Apesar do desafio de marcar presença no IFF (International Roterdam Film festival), preparam já uma nova ficção, sem estar relacionada com Cabo Verde, mas com o norte do país. Depende do andamento dos projetos e dos financiamentos, explica a cineasta. Eu estou desejoso de fazer uma segunda longa metragem em ficção, confirma-nos João.
E porque não voltar de Roterdão com um prémio? Para nós era ótimo. É João quem o assume, embora Filipa comprove o entusiasmo com o olhar. O prémio tem de vir para alguém. Gostávamos muito, claro. Não pelo prémio em si, mas porque o que pode trazer ao filme.

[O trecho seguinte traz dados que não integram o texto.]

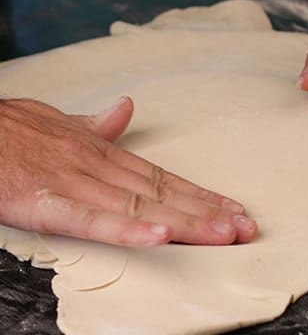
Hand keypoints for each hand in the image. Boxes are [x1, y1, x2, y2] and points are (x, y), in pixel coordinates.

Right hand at [0, 97, 256, 245]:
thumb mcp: (62, 123)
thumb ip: (98, 124)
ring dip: (184, 221)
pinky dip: (127, 230)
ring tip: (222, 234)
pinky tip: (159, 238)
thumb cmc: (13, 131)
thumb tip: (125, 109)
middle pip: (164, 194)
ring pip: (140, 207)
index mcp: (105, 154)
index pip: (164, 178)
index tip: (232, 207)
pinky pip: (92, 220)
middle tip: (245, 227)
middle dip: (207, 212)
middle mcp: (100, 167)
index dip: (200, 194)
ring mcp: (76, 183)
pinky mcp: (47, 202)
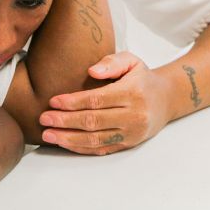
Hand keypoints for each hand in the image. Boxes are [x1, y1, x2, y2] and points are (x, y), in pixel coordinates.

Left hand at [38, 52, 171, 154]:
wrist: (166, 99)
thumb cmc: (142, 78)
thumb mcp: (131, 60)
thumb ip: (112, 62)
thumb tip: (91, 70)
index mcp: (133, 93)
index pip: (97, 100)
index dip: (72, 102)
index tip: (53, 101)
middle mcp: (134, 115)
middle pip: (93, 121)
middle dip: (65, 121)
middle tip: (43, 119)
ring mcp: (132, 133)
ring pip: (96, 139)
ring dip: (68, 139)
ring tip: (48, 135)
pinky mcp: (128, 144)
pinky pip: (102, 149)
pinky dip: (81, 148)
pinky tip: (64, 143)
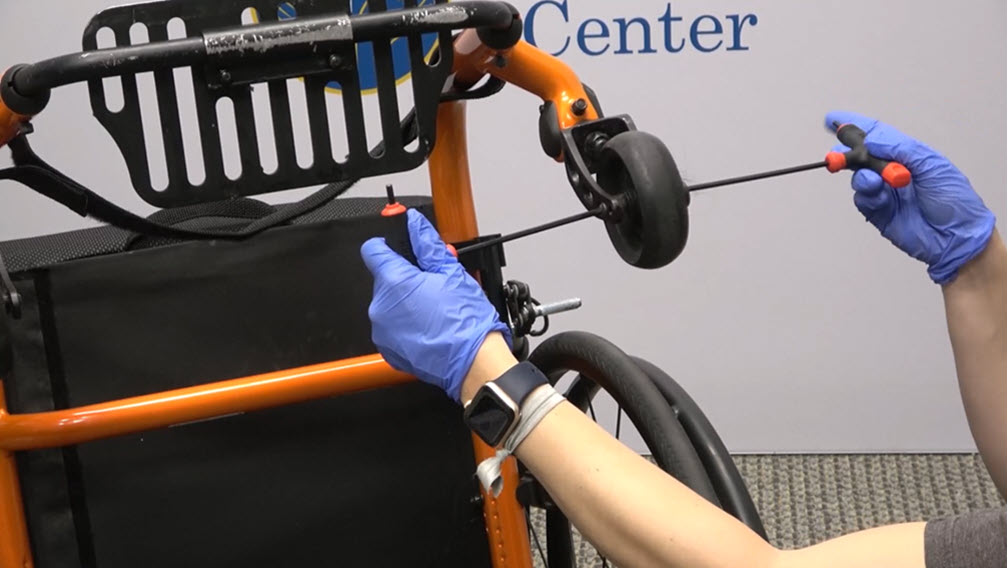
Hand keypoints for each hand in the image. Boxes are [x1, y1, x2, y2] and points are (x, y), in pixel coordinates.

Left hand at [361, 209, 510, 401]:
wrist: (473, 363)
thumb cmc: (466, 322)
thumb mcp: (451, 272)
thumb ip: (427, 244)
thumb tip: (416, 224)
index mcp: (394, 282)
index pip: (373, 250)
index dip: (387, 244)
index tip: (399, 247)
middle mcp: (380, 306)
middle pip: (385, 279)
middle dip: (406, 278)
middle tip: (433, 284)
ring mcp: (382, 331)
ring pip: (389, 304)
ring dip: (406, 302)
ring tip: (435, 309)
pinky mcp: (388, 349)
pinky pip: (392, 327)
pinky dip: (406, 325)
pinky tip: (429, 326)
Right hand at [826, 111, 996, 283]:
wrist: (957, 238)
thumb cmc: (955, 200)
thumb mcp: (932, 165)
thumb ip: (900, 149)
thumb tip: (872, 140)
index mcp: (908, 156)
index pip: (878, 136)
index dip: (856, 126)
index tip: (834, 119)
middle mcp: (894, 172)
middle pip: (862, 157)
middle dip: (847, 153)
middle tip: (837, 153)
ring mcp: (886, 192)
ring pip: (860, 178)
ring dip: (861, 176)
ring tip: (871, 179)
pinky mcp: (879, 213)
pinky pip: (863, 200)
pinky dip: (866, 194)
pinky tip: (876, 193)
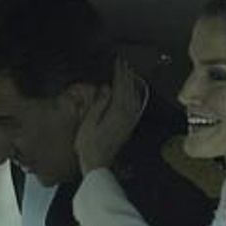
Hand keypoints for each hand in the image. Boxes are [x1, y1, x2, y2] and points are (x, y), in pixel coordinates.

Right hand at [76, 58, 147, 173]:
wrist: (97, 164)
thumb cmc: (88, 144)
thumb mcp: (89, 122)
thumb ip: (99, 103)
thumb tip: (106, 87)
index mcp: (116, 112)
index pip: (120, 87)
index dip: (119, 73)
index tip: (118, 61)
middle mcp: (126, 115)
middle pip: (129, 90)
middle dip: (127, 75)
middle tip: (124, 63)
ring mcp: (129, 122)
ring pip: (134, 97)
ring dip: (132, 84)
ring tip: (129, 73)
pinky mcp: (129, 127)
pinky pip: (136, 107)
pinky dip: (136, 96)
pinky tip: (134, 93)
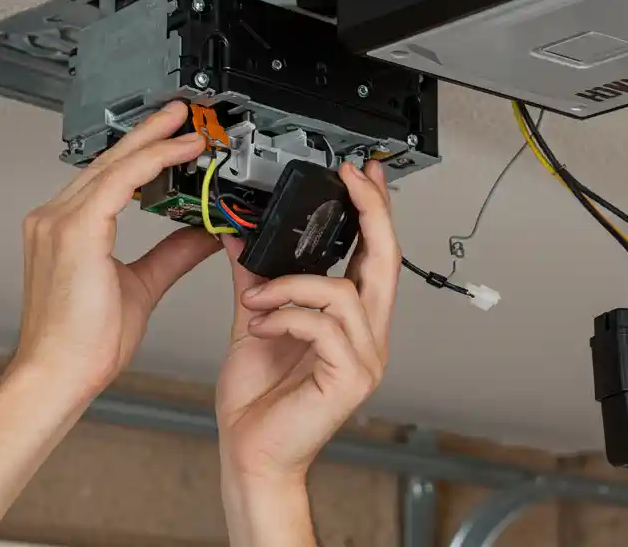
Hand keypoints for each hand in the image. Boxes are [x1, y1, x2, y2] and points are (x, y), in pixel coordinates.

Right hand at [12, 103, 219, 397]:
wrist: (58, 374)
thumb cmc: (84, 343)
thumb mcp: (143, 285)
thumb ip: (173, 253)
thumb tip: (204, 233)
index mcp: (64, 229)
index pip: (108, 177)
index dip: (143, 152)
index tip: (174, 139)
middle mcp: (54, 218)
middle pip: (110, 161)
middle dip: (150, 134)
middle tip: (183, 115)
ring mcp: (57, 221)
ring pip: (115, 165)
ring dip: (155, 142)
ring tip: (188, 127)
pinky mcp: (72, 230)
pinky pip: (118, 182)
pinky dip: (152, 163)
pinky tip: (178, 154)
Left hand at [215, 160, 399, 484]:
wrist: (249, 454)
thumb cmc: (257, 400)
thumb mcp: (254, 321)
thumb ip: (256, 279)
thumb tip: (240, 235)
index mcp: (350, 320)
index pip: (374, 254)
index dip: (374, 210)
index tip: (363, 173)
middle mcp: (368, 336)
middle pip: (386, 260)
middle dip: (370, 212)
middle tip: (351, 179)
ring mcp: (365, 358)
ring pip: (345, 292)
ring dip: (292, 285)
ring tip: (254, 301)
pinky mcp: (351, 378)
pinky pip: (325, 325)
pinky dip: (287, 316)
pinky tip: (259, 327)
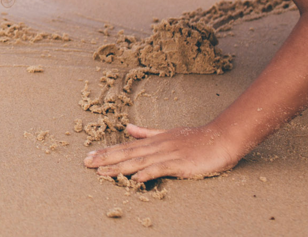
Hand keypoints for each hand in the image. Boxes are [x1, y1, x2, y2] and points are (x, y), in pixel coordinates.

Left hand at [83, 124, 243, 182]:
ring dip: (119, 167)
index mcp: (153, 140)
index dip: (106, 152)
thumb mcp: (168, 133)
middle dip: (105, 159)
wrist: (221, 138)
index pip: (125, 146)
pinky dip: (147, 173)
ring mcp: (168, 154)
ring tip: (101, 173)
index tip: (89, 156)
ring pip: (139, 161)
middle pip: (127, 153)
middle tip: (86, 164)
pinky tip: (135, 179)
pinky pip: (161, 169)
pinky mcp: (180, 164)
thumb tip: (128, 128)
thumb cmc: (196, 139)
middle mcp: (157, 146)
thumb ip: (148, 132)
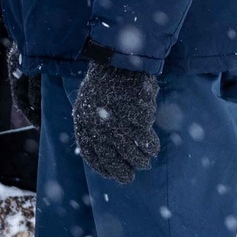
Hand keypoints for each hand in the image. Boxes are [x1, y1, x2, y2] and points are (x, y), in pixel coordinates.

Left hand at [72, 61, 159, 182]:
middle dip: (122, 172)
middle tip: (130, 177)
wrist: (119, 59)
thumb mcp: (89, 102)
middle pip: (111, 158)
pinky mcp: (136, 116)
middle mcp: (98, 125)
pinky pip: (145, 138)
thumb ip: (94, 125)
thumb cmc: (105, 81)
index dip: (103, 167)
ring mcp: (118, 122)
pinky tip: (153, 148)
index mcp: (83, 121)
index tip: (112, 175)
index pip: (91, 153)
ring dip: (139, 160)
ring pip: (130, 152)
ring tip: (145, 162)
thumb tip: (105, 154)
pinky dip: (150, 146)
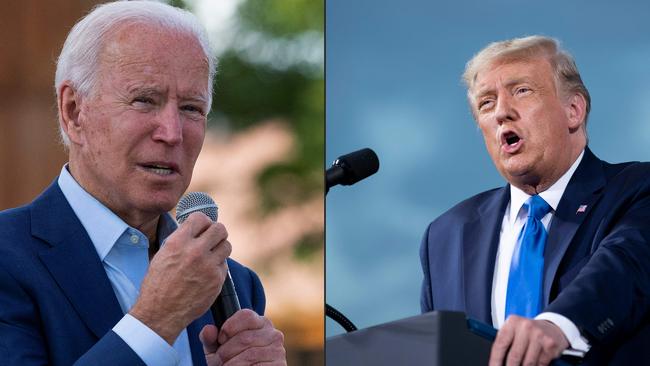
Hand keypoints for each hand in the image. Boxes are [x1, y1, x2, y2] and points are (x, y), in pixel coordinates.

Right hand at [130, 212, 230, 343]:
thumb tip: (195, 229)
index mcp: (178, 242)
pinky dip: (218, 267)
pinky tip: (207, 273)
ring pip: (226, 245)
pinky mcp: (217, 280)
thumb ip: (180, 240)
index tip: (203, 228)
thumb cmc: (158, 284)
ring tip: (211, 256)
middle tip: (212, 239)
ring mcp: (208, 266)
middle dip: (216, 232)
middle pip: (219, 229)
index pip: (200, 218)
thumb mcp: (162, 255)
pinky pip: (224, 265)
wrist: (160, 313)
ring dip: (220, 248)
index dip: (203, 222)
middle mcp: (195, 251)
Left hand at [200, 309, 285, 365]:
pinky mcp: (279, 365)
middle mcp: (273, 333)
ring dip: (231, 364)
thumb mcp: (217, 349)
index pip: (246, 315)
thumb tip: (208, 330)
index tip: (220, 339)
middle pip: (244, 338)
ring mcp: (278, 350)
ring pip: (249, 355)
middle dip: (225, 352)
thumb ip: (210, 339)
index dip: (229, 327)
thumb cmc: (230, 360)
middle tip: (218, 360)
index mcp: (260, 322)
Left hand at [489, 315, 568, 365]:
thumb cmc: (528, 331)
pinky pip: (540, 364)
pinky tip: (533, 365)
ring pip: (527, 363)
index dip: (495, 360)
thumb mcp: (514, 331)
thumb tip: (496, 361)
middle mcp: (525, 327)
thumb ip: (505, 342)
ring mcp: (539, 335)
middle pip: (513, 356)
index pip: (500, 345)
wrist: (552, 327)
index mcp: (512, 322)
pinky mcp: (550, 344)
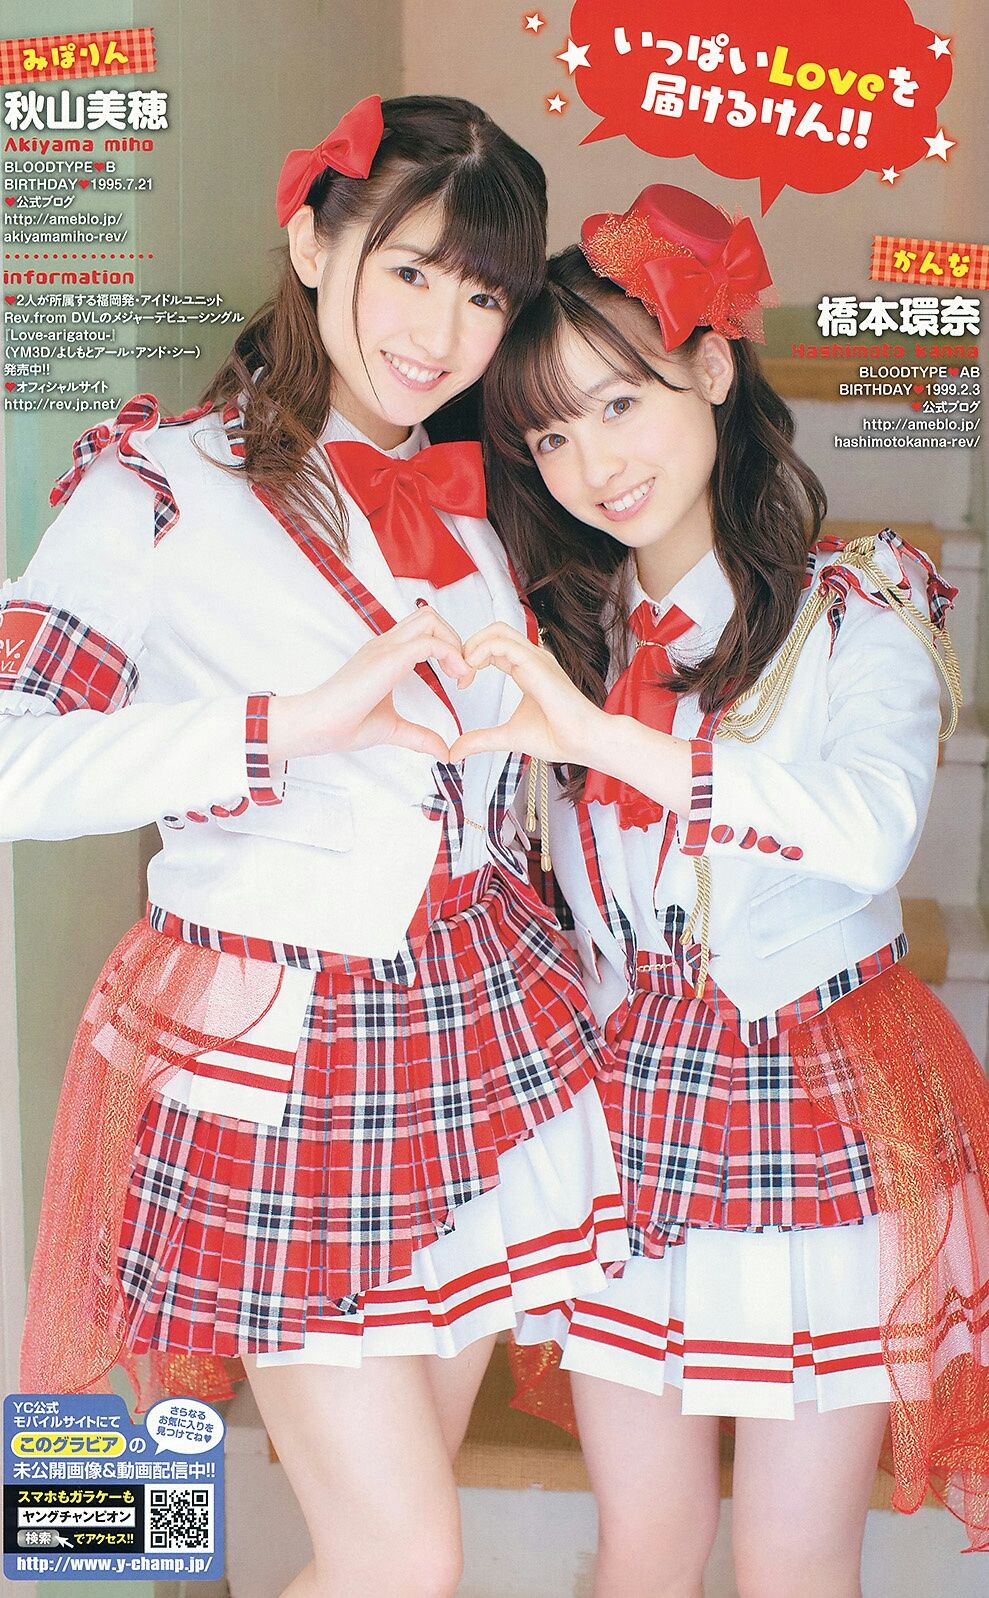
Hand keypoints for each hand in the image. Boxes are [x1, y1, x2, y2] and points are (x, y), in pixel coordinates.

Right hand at [269, 606, 473, 762]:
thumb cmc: (343, 724)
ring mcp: (385, 648)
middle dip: (456, 639)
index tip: (458, 678)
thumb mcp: (392, 729)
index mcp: (384, 655)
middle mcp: (385, 645)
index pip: (422, 631)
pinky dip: (450, 655)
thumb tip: (442, 750)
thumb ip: (419, 736)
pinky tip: (456, 678)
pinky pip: (429, 642)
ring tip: (461, 674)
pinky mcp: (387, 659)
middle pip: (430, 616)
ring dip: (455, 643)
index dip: (448, 648)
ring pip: (431, 620)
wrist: (317, 726)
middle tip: (463, 673)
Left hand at [448, 623, 606, 765]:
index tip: (462, 683)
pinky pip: (504, 644)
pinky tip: (472, 669)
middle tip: (458, 673)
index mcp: (527, 669)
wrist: (585, 742)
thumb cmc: (558, 736)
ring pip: (498, 631)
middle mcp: (532, 659)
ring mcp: (536, 659)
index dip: (471, 658)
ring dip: (473, 646)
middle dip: (469, 645)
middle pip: (494, 631)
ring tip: (464, 672)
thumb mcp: (508, 736)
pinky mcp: (537, 665)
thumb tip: (454, 752)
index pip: (494, 646)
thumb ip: (481, 740)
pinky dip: (482, 651)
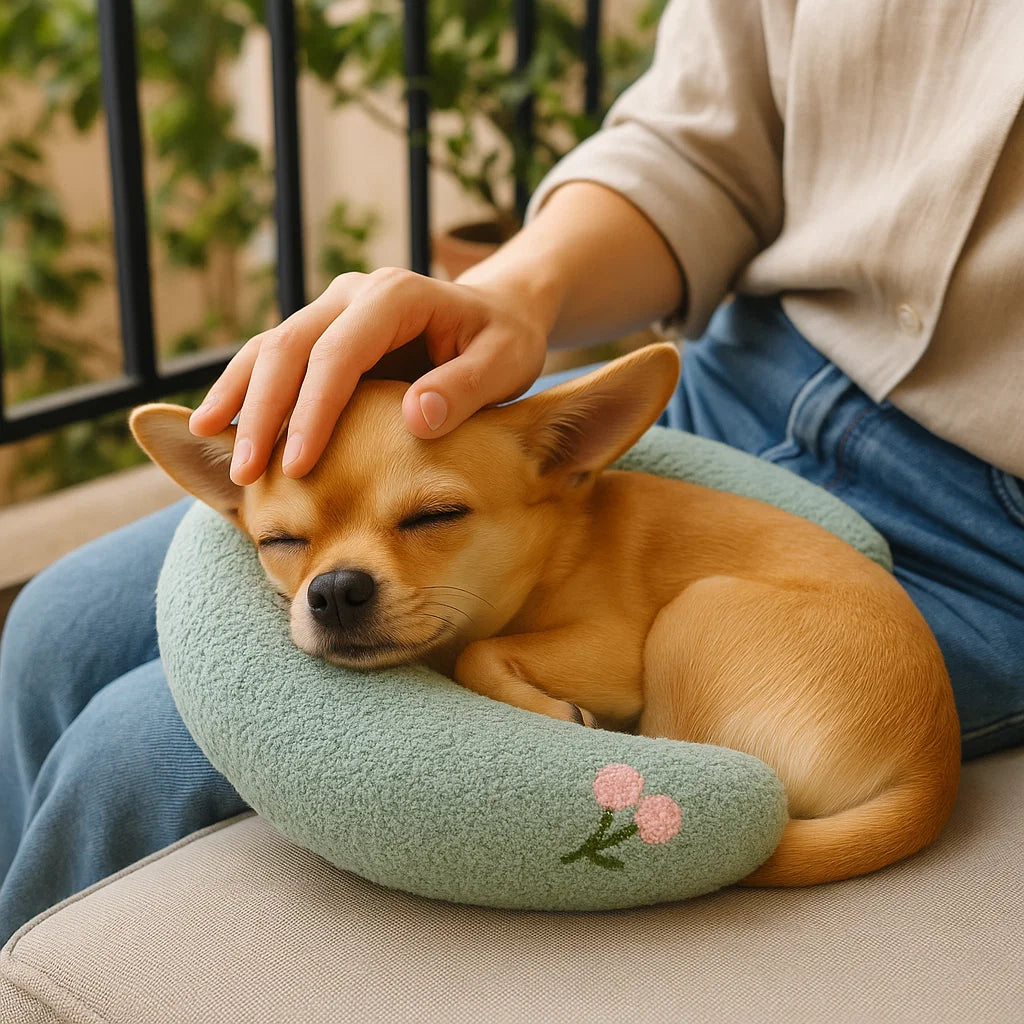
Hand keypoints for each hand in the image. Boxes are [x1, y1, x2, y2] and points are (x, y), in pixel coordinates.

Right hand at [187, 267, 549, 484]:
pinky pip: (272, 359)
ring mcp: (333, 310)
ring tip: (210, 442)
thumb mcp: (506, 364)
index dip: (314, 411)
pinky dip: (245, 391)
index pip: (339, 354)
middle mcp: (355, 294)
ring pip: (269, 348)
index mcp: (398, 296)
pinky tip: (221, 427)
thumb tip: (415, 417)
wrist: (497, 316)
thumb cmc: (504, 343)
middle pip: (290, 347)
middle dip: (262, 411)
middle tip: (247, 474)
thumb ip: (466, 389)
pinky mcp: (322, 333)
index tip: (299, 468)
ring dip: (238, 396)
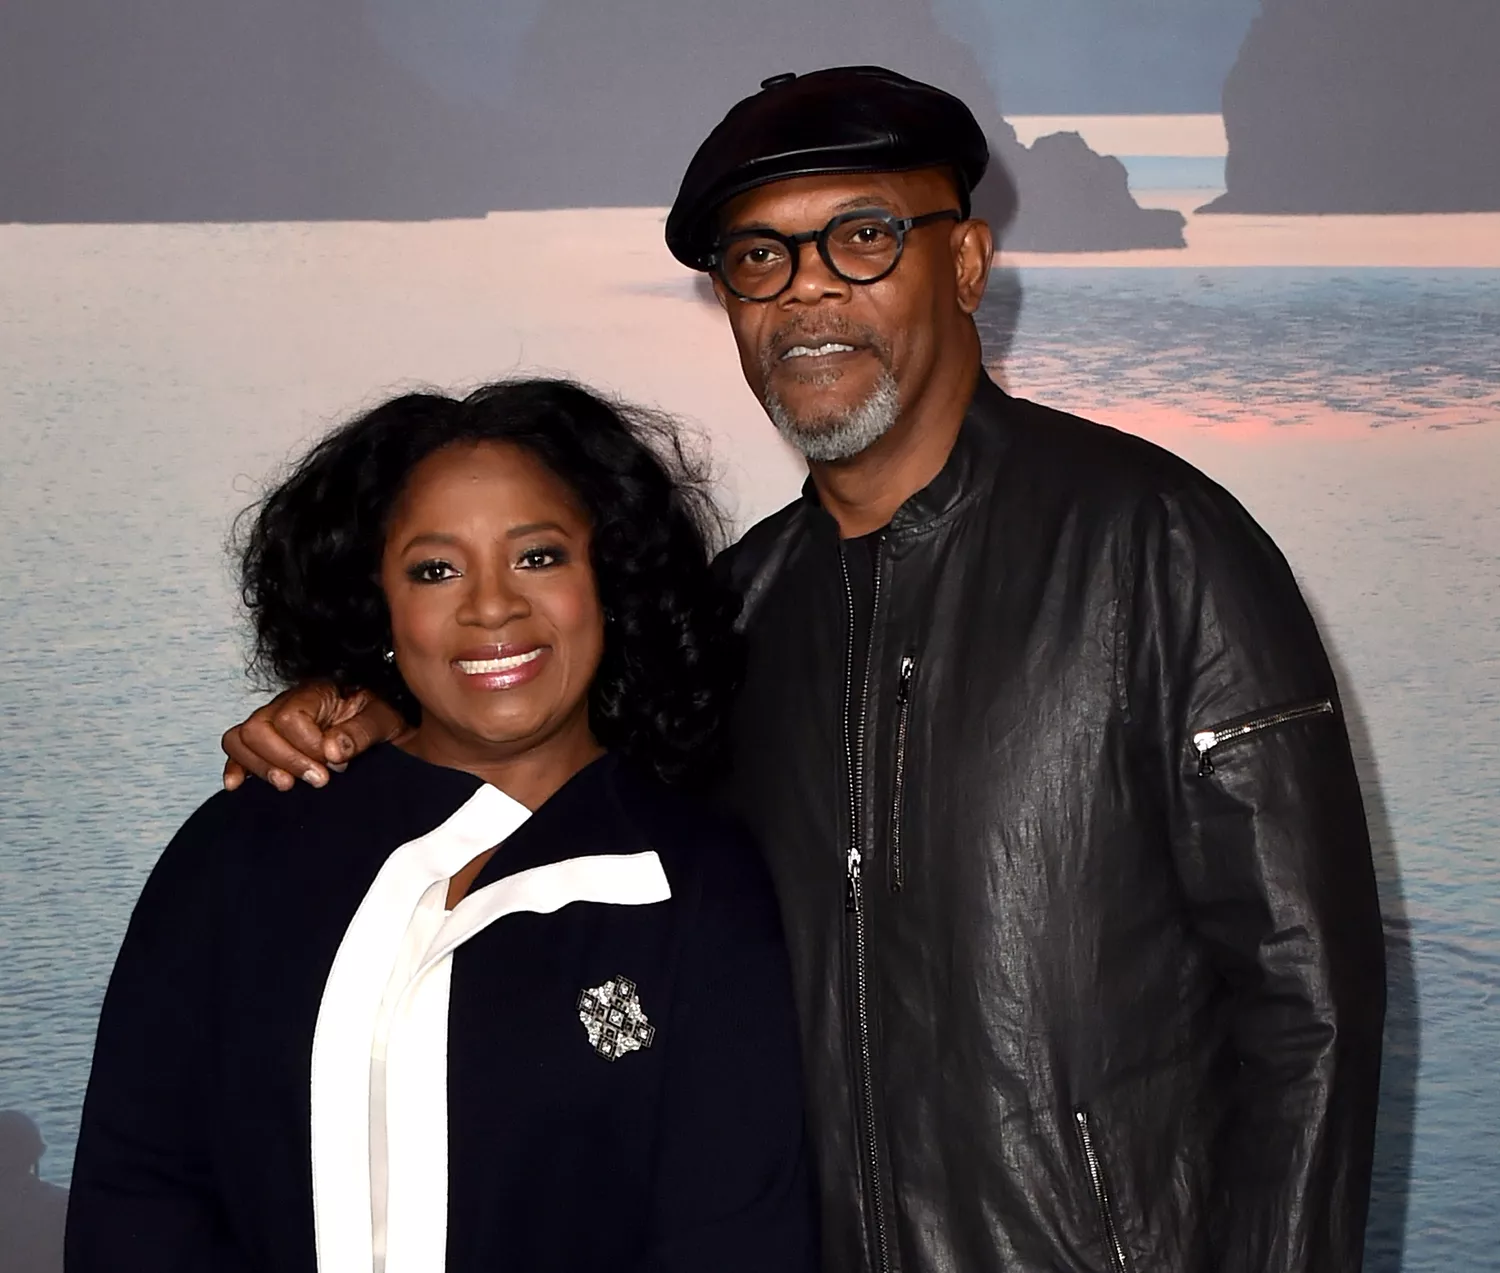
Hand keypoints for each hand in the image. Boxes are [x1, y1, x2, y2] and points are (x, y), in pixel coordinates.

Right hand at [220, 683, 406, 791]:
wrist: (387, 723)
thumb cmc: (383, 717)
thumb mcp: (384, 721)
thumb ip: (360, 732)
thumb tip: (331, 750)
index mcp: (315, 692)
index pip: (290, 718)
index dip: (308, 746)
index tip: (335, 764)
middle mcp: (286, 704)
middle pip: (257, 728)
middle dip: (285, 760)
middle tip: (317, 779)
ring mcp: (272, 723)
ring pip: (240, 739)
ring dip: (261, 767)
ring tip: (288, 784)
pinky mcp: (267, 744)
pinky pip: (237, 750)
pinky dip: (235, 768)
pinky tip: (238, 785)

Embaixada portuguesa em Roterdão
O festival de Roterdão está aí (de 24 de janeiro a 4 de fevereiro), con Djon África a juntar-se a diversas outras produções da Terratreme, como Tempo Comum, de Susana Nobre, na secção Bright Future, dedicada a jovens realizadores, Milla, de Veléria Massadian, A Fábrica de Nada, de Pedro Pinho e Tudo o Que Imagino, de Leonor Noivo. Para além destes, há ainda a considerar a curta Miragem Meus Putos, de Diogo Baldaia, para além de Fátima, de João Canijo, o documentário de Teresa Villaverde, O Termómetro de Galileu, sobre o cineasta italiano Tonino de Bernardi.